Work task. Exactly the lines from the one containing "- [Openshaw, Stan." through the final line of the data are to be written out again, with nothing added.
┌──
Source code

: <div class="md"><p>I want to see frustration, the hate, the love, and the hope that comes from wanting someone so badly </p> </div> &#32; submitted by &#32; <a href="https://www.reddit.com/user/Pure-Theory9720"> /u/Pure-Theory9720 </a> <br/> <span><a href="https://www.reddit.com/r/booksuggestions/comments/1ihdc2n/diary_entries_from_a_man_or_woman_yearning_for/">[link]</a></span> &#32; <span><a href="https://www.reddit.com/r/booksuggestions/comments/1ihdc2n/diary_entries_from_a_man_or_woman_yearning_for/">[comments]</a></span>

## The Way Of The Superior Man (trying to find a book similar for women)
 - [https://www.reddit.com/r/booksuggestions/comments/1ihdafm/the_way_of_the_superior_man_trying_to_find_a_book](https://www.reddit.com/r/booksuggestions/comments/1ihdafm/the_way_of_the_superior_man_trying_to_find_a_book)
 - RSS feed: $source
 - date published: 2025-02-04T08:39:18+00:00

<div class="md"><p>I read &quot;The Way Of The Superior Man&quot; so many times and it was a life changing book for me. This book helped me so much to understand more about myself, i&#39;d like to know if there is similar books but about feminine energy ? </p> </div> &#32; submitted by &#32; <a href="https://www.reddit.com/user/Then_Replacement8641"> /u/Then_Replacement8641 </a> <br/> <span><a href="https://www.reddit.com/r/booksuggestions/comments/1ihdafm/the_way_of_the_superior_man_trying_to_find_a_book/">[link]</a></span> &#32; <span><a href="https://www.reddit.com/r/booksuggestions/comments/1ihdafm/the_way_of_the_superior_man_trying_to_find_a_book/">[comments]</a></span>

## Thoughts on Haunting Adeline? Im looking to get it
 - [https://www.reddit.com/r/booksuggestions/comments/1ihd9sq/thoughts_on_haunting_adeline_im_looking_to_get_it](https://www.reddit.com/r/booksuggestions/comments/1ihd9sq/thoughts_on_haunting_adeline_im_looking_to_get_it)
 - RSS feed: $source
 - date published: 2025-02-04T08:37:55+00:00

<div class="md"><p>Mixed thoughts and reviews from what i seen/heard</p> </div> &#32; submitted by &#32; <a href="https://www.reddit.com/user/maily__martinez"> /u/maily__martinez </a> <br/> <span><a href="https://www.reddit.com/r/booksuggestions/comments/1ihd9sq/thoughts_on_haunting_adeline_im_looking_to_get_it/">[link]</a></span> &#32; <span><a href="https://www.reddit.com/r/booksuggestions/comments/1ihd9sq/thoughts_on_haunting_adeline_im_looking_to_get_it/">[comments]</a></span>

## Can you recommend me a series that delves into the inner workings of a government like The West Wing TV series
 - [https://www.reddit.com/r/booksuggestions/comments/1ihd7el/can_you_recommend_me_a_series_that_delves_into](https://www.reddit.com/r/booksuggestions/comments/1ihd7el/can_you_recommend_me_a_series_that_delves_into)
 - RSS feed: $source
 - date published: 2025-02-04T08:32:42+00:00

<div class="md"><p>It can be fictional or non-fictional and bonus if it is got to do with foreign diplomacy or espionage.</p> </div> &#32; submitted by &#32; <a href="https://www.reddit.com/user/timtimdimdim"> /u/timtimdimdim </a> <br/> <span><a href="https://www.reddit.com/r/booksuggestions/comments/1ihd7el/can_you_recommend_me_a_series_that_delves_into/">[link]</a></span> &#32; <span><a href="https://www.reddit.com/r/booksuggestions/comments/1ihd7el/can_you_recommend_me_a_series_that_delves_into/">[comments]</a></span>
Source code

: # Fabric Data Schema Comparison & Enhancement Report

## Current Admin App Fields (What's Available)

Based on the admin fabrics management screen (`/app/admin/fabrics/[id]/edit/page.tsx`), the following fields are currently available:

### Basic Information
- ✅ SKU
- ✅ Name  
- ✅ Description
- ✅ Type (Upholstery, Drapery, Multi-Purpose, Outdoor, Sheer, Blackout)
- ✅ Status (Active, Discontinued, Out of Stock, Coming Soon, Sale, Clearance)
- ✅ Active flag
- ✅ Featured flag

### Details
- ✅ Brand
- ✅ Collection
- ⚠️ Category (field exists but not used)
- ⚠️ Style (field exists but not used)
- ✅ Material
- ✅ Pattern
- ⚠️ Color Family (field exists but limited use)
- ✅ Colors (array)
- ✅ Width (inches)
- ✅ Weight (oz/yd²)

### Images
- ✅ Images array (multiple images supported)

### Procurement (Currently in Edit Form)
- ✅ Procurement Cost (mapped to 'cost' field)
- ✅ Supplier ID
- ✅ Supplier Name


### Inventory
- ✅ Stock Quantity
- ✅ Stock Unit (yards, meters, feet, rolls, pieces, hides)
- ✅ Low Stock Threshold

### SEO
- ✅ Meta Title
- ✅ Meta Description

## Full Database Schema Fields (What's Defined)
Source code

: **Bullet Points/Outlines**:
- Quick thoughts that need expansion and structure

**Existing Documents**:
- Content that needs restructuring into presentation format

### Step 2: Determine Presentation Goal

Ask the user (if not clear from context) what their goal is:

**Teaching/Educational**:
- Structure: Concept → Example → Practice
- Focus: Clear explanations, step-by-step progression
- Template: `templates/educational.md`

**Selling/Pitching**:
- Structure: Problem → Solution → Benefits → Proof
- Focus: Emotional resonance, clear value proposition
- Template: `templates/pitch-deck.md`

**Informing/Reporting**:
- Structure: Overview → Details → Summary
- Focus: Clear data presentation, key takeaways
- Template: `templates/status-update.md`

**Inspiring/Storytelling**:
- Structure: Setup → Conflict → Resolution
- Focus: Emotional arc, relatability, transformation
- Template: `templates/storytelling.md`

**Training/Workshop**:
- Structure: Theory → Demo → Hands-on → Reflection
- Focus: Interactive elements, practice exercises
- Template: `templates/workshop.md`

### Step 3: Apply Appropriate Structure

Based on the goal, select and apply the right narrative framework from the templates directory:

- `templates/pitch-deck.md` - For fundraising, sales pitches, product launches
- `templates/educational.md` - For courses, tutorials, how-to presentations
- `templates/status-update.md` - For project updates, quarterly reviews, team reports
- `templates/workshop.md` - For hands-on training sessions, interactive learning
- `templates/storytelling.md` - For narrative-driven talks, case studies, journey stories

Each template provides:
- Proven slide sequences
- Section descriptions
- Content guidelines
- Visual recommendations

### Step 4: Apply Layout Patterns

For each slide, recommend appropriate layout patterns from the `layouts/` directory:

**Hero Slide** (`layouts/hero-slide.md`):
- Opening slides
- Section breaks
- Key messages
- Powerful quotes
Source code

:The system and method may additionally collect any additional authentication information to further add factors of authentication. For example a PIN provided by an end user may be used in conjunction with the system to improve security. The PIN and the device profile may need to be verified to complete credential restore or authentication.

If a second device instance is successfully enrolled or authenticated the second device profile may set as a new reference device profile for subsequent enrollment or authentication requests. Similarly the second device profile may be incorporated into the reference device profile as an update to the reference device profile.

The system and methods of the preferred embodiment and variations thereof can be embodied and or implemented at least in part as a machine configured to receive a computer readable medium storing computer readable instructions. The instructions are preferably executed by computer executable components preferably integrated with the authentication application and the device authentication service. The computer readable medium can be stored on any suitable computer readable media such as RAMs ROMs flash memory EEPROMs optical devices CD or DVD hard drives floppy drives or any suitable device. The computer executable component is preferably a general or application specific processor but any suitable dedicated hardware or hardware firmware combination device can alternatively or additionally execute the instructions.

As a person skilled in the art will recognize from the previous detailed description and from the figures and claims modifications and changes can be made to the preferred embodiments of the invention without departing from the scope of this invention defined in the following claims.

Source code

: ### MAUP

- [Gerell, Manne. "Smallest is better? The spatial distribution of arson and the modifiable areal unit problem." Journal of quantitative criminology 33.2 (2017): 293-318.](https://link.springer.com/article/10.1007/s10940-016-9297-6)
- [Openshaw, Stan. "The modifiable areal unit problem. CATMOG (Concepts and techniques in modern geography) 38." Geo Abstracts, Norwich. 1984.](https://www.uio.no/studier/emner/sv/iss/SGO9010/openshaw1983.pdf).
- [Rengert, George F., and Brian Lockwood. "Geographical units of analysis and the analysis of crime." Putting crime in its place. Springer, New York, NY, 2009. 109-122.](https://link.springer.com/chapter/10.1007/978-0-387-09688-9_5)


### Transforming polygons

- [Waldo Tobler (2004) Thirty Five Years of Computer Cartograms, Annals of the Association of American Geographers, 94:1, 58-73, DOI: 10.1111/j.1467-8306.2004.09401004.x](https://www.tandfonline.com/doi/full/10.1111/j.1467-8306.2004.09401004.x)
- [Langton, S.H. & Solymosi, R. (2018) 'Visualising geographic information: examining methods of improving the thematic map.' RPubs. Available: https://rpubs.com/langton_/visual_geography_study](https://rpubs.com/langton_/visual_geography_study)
└──
Result of this exercise.
- [Openshaw, Stan. "The modifiable areal unit problem. CATMOG (Concepts and techniques in modern geography) 38." Geo Abstracts, Norwich. 1984.](https://www.uio.no/studier/emner/sv/iss/SGO9010/openshaw1983.pdf).
- [Rengert, George F., and Brian Lockwood. "Geographical units of analysis and the analysis of crime." Putting crime in its place. Springer, New York, NY, 2009. 109-122.](https://link.springer.com/chapter/10.1007/978-0-387-09688-9_5)


### Transforming polygons

- [Waldo Tobler (2004) Thirty Five Years of Computer Cartograms, Annals of the Association of American Geographers, 94:1, 58-73, DOI: 10.1111/j.1467-8306.2004.09401004.x](https://www.tandfonline.com/doi/full/10.1111/j.1467-8306.2004.09401004.x)
- [Langton, S.H. & Solymosi, R. (2018) 'Visualising geographic information: examining methods of improving the thematic map.' RPubs. Available: https://rpubs.com/langton_/visual_geography_study](https://rpubs.com/langton_/visual_geography_study)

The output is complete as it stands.